Despite even more pressing high-tech business -- such as a meeting of bloggers in Cuba or the report that U.S. sanctions prevent Cubans from using Google analytics -- it is no surprise that this development made news. What Fidel Castro says and how he communicates has been engaging some and enraging others since before the creation of the computer, the fax machine, or the U.S. embargo.

According to Lars Schoultz, political scientist and renowned Cuba scholar, the U.S. government has been tracking what Fidel Castro thinks and says since 1947 when he was in college, 65 years. That is longer than the time period extending from Morse to Marconi, from the invention of the telegraph to the invention of radio.

This preoccupation with Castro's communications skills intensified after the revolution.

In 1959, as Schoultz records in his classic history of U.S.-Cuba relations, That Infernal Little Cuban Republic, the U.S. Embassy in Havana described one of his appearances as follows:

Castro in his standard uniform of rumpled fatigues, radiating health and boundless energy, hunched over the table as he talks, waving his arms and hands, with the eternal cigar always at hand. Words pour from him like a ceaseless torrent. He appears literally capable of talking forever, on any subject under the sun.

The volume of words was astonishing. "This is, after all, the man who gave the longest speech in the history of the U.N. General Assembly," Joshua Keating observed in his foreign policy blog. But, of course, the effort to overthrow Castro and the Cuban system stemmed not from how much he said -- or how he said it -- but from his commitment to revolution and his resistance to the will of the U.S.
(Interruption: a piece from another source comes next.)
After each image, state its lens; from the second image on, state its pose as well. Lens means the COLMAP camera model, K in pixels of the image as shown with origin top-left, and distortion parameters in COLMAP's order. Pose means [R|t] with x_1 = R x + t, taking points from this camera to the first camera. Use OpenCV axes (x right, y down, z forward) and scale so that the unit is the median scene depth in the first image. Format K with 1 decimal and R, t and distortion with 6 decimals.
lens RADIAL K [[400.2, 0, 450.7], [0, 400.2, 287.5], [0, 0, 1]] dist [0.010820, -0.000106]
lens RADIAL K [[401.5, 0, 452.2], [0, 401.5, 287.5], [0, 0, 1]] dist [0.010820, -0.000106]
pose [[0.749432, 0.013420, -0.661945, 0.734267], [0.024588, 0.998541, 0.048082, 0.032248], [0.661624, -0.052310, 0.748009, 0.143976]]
What followed has been decades of U.S. sanctions, and division between both countries, a collision between Cuba's immutable faith in its right to self-determination and the immoveable desire of U.S. policy to upend its system.
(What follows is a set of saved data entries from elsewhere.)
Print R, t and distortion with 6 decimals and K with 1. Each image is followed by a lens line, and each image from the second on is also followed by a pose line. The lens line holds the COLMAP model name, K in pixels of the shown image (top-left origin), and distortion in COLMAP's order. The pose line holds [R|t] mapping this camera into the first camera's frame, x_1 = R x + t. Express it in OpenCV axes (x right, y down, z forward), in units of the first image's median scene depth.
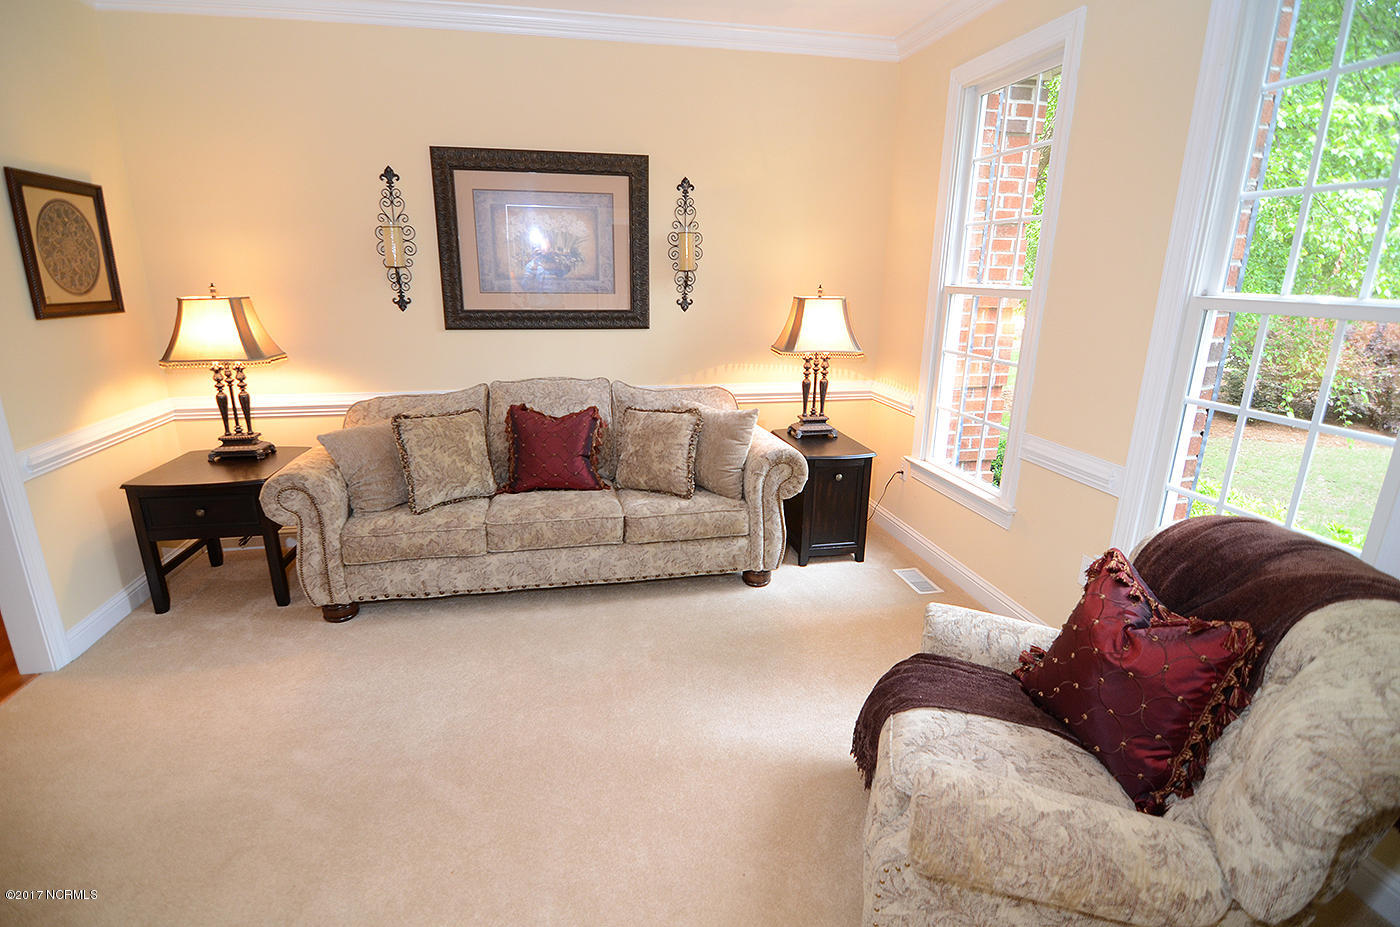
lens RADIAL K [[677.2, 0, 692.4], [0, 677.2, 467.7], [0, 0, 1]] dist [-0.009349, -0.008287]
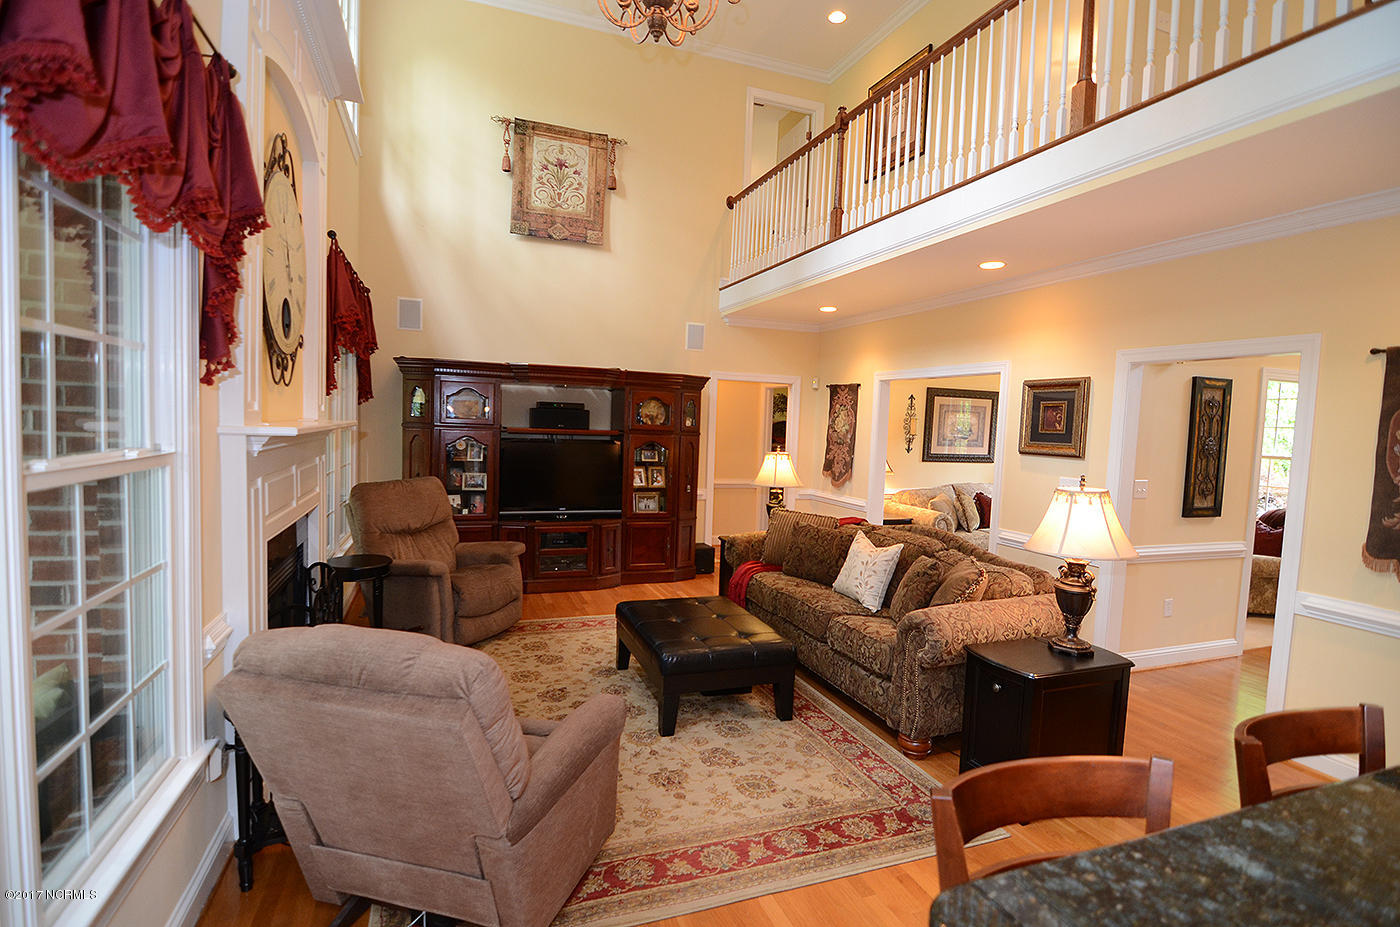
lens RADIAL K [[677.2, 0, 697.5], [0, 677.2, 464.5], [0, 0, 1]] dist [-0.009349, -0.008287]
pose [[0.988115, 0.018791, 0.152564, -1.613687], [0.013179, 0.978489, -0.205875, 0.286076], [-0.153150, 0.205439, 0.966612, -1.180841]]
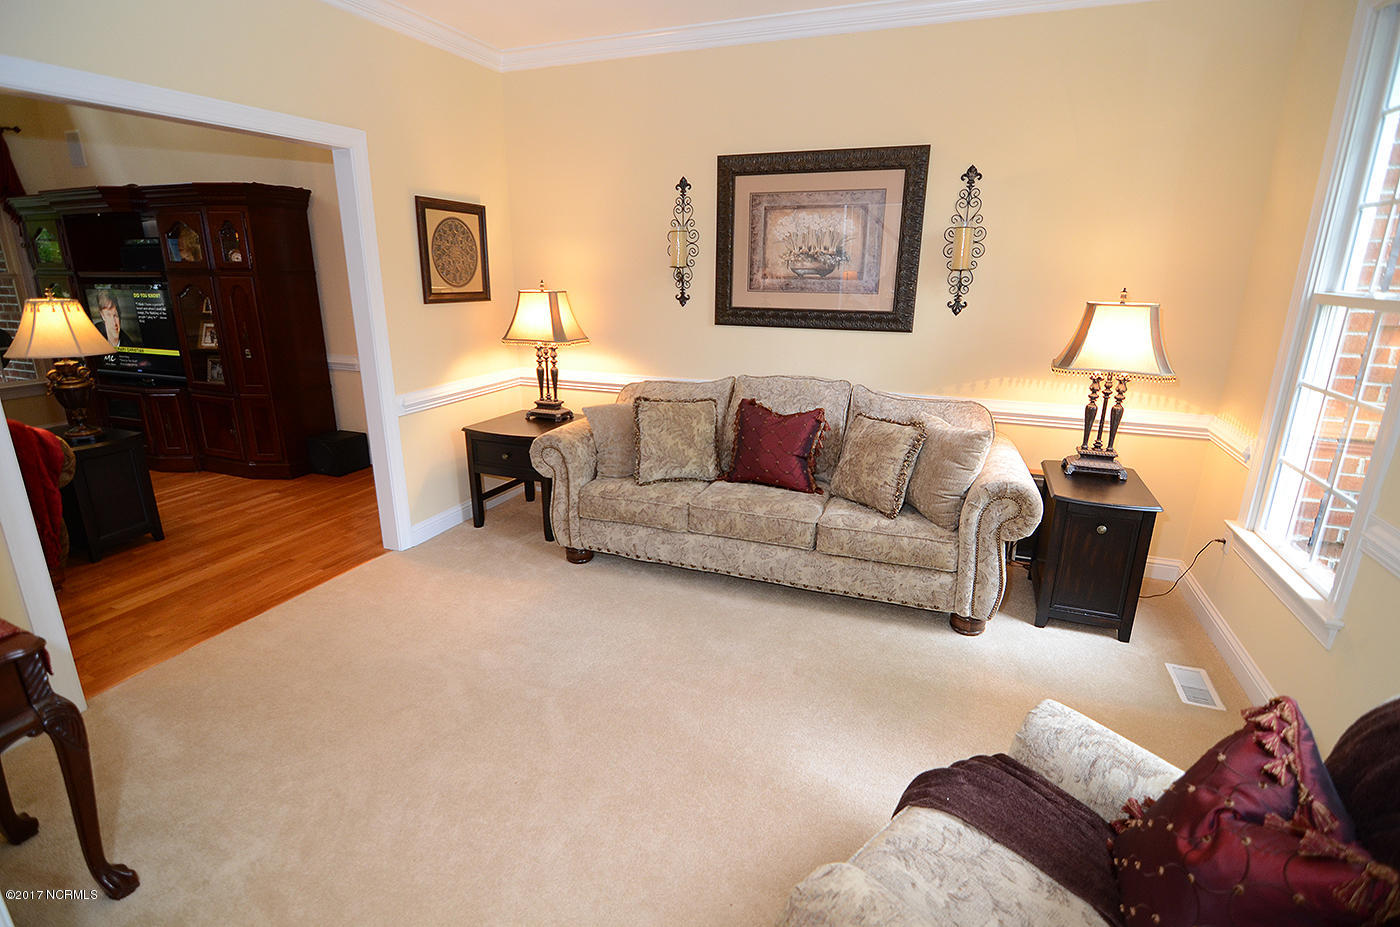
lens RADIAL K [[677.2, 0, 691.5], [0, 677.2, 468.3], [0, 0, 1]] dist [-0.009349, -0.008287]
pose [[0.837186, 0.151020, -0.525655, 0.233756], [-0.149909, 0.987675, 0.045005, -0.021498], [0.525972, 0.041123, 0.849507, 0.073122]]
Reporters inside Cuba tell us that Cubans are genuinely baffled by the former president's messages on the Moringa tree, the cosmos, and yoga, published after his most recent full-length treatise on the use of drones by President Obama.

That's probably right. This interest is clearly shared by the boo-birds in Miami who've waited so long for the embargo to bring Cuba to its knees that they are now reduced to snickering about Fidel Castro's twitter length pronouncements.

One "Miami analyst" said the former president needs to stay in the limelight. "Like a mediocre starlet of cheap and superficial shows, [he] needs to feel like he's in the center of the spotlight." Prof. Jaime Suchliki, Director of Cuban-American Studies at the University of Miami, sniffs, "Evidently he does not feel coherent enough to write longer pieces."

If the "Cuba wars" are now being waged with exchanges of snark and sarcasm, that's progress. But, after 65 years, if we're still worrying about how Fidel Castro, Cuba's former president is expressing himself, doesn't the policy of not talking to the current president of Cuba about matters that actually concern us merit reexamination?